ChatGPT's responses were within 1.0 of the consensus statement mean score for 63 % (33/52) of the statements. 13 % (7/52) were statements in which the ChatGPT mean response was different from the ECS mean by 2.0 or greater, the majority of which were in the categories of surgical and medical management. Statements with ChatGPT mean scores differing by more than 2.0 from the consensus mean highlighted the risk of disseminating incorrect information on established medical topics, with a notable variation in responses suggesting inconsistencies in ChatGPT's reliability.

Conclusion

While ChatGPT demonstrated a promising ability to align with expert medical opinions in many cases, its inconsistencies and potential to propagate inaccuracies in contested areas raise important considerations for its application in clinical settings. The findings underscore the need for ongoing evaluation and refinement of AI tools in healthcare, emphasizing collaboration between AI developers, healthcare professionals, and regulatory bodies to ensure AI's safe and effective integration into medical decision-making processes.

查看原文本刊更多论文

引导 ChatGPT 与儿科 OSA 管理专家共识保持一致

方法我们分析了 ChatGPT 对 2024 年专家共识声明（ECS）中关于腺扁桃体切除术后小儿顽固性 OSA 管理的 52 条声明的回复。每项声明均采用 9 点李克特量表格式输入 ChatGPT，每项声明输入三次以计算平均分和标准差。结果有 63% 的陈述（33/52）的 ChatGPT 回答与共识陈述的平均分相差在 1.0 以内。13%（7/52）的陈述中，ChatGPT 的平均回复与 ECS 的平均值相差 2.0 或更多，其中大部分属于手术和药物管理类别。ChatGPT 平均分与共识平均分相差 2.0 分以上的语句凸显了在既定医学主题上传播不正确信息的风险，回答的显著差异表明 ChatGPT 的可靠性存在不一致。这些发现强调了对医疗保健领域的人工智能工具进行持续评估和改进的必要性，强调了人工智能开发人员、医疗保健专业人员和监管机构之间的合作，以确保人工智能安全有效地融入医疗决策过程。

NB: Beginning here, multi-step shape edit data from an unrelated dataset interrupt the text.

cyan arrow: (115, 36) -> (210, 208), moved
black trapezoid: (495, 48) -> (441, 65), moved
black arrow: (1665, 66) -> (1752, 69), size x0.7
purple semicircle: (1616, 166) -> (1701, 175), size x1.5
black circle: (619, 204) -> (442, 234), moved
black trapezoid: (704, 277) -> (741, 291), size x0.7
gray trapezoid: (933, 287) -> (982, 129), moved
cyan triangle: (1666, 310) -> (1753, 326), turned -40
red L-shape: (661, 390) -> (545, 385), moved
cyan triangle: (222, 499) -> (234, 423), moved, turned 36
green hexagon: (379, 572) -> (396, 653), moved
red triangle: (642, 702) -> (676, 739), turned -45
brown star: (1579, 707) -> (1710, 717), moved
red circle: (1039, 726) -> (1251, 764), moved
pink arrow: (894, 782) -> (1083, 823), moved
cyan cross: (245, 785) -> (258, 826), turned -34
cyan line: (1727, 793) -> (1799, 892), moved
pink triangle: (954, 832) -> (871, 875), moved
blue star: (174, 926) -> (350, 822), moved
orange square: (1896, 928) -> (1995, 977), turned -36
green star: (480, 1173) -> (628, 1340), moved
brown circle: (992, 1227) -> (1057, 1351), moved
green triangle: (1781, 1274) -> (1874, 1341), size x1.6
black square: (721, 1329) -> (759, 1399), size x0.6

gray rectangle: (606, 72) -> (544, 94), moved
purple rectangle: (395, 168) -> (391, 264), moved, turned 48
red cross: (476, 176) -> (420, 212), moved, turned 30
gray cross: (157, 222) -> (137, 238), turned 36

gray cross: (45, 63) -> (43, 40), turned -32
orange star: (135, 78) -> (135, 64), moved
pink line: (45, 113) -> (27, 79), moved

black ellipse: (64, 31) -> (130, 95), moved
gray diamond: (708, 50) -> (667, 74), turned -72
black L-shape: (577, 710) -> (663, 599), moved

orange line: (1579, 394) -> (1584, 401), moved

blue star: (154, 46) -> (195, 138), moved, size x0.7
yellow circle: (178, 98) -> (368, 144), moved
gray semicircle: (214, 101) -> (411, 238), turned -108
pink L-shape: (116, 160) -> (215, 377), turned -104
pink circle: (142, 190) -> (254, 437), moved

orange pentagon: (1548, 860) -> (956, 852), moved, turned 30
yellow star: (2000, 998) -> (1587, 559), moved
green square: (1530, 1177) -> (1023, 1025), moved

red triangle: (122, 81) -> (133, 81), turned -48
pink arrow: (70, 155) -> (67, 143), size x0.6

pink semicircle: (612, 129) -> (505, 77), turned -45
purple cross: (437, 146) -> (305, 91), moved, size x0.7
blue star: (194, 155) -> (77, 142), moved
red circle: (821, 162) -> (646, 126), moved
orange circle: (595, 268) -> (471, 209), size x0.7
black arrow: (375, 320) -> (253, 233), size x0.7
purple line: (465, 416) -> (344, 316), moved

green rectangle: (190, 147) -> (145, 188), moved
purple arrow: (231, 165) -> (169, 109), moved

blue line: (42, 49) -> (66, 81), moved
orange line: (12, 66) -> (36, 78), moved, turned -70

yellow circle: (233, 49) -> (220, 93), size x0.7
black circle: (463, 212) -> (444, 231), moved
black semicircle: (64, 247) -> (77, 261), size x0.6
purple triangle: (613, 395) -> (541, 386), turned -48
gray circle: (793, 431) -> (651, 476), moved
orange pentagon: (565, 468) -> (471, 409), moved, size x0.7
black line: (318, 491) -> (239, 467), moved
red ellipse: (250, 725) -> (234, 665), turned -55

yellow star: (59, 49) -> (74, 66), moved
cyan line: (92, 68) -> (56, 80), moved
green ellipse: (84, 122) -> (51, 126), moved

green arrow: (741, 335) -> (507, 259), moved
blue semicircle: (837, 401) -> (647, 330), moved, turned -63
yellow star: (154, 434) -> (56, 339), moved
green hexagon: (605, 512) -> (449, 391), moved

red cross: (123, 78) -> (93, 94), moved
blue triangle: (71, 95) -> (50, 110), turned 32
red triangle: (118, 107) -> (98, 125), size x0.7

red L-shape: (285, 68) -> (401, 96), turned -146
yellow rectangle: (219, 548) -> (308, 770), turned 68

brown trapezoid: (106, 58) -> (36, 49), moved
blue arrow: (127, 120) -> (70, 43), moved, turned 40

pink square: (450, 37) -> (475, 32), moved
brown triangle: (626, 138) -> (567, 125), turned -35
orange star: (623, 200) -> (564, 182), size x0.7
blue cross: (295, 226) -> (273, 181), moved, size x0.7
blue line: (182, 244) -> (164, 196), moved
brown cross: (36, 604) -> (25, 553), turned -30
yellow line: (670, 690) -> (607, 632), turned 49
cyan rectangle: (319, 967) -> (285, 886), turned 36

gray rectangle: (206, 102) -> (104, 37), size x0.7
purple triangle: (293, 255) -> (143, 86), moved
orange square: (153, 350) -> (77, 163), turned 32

本文章由计算机程序翻译，如有差异，请以英文原文为准。

求助全文

约1分钟内获得全文求助全文

来源期刊

International journal of pediatric otorhinolaryngology 医学-耳鼻喉科学

CiteScore

3.20

自引率

6.70%

发文量

276

审稿时长

62 days

期刊介绍： The purpose of the International Journal of Pediatric Otorhinolaryngology is to concentrate and disseminate information concerning prevention, cure and care of otorhinolaryngological disorders in infants and children due to developmental, degenerative, infectious, neoplastic, traumatic, social, psychiatric and economic causes. The Journal provides a medium for clinical and basic contributions in all of the areas of pediatric otorhinolaryngology. This includes medical and surgical otology, bronchoesophagology, laryngology, rhinology, diseases of the head and neck, and disorders of communication, including voice, speech and language disorders.